**Task item**
Go through the entries below from the first line and transcribe each one exactly, ending with the line that contains "left front paw: (1048, 893)".

**Data extracts**
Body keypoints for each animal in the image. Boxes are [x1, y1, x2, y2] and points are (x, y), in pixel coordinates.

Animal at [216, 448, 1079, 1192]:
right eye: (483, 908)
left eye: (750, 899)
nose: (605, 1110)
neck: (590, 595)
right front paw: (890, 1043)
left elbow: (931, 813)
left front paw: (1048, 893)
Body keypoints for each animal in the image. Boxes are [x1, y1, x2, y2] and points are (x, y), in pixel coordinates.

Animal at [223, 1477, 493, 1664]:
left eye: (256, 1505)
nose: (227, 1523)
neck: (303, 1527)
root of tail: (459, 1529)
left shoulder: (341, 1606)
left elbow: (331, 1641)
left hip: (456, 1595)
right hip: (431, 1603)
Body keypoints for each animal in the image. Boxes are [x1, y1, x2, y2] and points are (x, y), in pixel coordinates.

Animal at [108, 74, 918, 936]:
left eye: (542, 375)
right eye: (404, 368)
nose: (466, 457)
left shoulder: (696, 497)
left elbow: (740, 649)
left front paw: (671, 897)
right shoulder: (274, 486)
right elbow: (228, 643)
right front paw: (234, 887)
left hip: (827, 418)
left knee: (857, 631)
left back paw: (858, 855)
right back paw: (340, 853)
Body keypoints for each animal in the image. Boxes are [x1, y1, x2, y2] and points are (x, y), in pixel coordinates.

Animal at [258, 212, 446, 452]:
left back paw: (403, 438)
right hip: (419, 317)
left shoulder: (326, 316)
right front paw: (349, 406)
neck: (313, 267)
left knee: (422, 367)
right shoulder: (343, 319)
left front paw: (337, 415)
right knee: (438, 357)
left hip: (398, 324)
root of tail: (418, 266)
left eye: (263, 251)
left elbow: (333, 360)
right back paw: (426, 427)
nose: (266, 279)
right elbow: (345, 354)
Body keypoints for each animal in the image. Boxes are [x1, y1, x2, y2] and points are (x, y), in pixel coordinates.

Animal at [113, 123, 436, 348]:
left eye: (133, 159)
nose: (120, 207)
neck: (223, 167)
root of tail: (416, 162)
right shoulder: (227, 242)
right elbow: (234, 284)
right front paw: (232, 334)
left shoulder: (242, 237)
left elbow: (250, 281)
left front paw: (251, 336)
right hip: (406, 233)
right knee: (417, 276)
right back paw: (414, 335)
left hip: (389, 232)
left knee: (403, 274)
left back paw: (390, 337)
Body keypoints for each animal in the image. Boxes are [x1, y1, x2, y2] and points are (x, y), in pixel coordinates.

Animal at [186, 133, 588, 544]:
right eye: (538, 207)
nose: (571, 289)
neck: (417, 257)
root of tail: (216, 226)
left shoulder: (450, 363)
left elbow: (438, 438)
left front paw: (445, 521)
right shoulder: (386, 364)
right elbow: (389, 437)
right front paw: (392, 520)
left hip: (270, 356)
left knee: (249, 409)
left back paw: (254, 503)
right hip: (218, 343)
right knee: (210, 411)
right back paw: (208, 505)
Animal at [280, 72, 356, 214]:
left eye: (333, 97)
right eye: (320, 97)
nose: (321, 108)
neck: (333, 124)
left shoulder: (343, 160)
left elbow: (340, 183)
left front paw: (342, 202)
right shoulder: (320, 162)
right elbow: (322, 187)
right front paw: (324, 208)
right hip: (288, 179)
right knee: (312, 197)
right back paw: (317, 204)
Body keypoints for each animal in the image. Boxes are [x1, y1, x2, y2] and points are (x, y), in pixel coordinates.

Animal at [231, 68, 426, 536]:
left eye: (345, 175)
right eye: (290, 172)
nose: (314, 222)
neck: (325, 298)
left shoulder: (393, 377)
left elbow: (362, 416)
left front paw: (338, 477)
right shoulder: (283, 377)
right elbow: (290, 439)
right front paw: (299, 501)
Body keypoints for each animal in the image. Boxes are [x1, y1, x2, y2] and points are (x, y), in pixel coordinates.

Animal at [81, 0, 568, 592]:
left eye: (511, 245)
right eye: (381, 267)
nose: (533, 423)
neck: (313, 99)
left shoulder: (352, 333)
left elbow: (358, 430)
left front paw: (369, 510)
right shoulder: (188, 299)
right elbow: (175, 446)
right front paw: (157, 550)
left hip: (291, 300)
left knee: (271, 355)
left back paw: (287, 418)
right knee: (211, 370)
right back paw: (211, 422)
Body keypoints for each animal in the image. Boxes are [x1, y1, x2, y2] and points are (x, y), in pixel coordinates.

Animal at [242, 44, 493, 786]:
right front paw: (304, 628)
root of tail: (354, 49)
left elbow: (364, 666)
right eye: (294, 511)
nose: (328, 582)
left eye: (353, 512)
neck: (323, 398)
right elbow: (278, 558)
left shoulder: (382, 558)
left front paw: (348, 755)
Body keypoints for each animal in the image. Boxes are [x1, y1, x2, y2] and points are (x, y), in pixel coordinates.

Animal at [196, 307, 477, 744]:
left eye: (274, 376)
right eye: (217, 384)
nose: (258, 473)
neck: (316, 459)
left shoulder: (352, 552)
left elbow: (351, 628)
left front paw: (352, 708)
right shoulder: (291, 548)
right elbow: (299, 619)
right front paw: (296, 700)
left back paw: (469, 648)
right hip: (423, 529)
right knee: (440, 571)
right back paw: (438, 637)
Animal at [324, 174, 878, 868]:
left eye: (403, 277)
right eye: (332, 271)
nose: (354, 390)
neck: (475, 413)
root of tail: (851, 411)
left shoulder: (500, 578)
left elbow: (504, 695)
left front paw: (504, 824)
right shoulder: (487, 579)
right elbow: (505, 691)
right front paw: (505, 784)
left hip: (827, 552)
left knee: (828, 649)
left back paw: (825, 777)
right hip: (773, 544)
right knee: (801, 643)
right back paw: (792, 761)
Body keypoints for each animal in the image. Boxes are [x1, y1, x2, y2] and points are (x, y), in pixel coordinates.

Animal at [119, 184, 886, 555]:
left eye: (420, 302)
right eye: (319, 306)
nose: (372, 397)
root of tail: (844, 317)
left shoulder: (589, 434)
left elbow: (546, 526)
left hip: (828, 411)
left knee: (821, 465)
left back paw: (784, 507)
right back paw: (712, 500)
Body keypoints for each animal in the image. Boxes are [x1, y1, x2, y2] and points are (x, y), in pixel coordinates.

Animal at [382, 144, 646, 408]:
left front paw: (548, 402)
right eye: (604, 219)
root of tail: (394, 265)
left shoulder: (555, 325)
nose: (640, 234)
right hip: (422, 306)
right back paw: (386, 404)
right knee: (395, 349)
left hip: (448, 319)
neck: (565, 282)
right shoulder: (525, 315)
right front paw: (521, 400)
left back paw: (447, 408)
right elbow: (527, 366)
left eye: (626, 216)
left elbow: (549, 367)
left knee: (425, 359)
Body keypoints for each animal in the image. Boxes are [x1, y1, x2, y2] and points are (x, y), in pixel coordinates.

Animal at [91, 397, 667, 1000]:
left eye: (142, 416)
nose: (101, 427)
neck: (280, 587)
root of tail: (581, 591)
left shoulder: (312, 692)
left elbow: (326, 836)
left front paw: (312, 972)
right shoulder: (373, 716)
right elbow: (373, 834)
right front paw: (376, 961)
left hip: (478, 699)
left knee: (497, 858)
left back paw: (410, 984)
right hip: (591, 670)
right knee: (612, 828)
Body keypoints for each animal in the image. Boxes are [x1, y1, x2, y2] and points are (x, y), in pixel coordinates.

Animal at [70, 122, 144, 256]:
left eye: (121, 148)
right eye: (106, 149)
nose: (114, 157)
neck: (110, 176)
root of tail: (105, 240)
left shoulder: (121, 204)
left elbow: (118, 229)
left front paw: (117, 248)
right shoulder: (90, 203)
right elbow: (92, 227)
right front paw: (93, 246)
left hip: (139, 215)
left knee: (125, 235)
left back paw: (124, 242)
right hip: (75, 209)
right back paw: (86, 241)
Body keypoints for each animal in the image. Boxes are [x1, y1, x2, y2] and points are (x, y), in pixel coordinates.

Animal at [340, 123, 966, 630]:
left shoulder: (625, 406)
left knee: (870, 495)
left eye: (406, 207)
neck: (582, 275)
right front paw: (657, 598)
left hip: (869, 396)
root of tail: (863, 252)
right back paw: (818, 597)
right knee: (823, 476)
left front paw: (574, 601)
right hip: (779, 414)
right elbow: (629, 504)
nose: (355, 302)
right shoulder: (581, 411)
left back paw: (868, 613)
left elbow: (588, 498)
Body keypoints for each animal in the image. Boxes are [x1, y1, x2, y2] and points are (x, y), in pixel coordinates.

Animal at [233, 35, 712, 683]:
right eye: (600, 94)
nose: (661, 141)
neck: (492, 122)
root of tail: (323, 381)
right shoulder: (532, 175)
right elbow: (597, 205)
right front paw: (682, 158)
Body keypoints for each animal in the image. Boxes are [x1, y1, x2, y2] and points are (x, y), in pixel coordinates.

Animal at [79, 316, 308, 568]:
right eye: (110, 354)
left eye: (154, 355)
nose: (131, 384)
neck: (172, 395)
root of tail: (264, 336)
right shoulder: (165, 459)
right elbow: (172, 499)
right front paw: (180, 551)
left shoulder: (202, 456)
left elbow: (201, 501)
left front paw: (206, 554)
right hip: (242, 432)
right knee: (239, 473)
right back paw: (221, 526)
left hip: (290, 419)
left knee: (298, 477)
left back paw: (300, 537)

**Your solution**
Body keypoints for each animal in the image. Boxes are [x1, y1, x2, y2] and points are (x, y), in pixel coordinates.

Animal at [216, 448, 1079, 1192]:
right eye: (483, 908)
left eye: (750, 899)
nose: (605, 1110)
neck: (590, 595)
right front paw: (890, 1043)
left elbow: (931, 813)
left front paw: (1048, 893)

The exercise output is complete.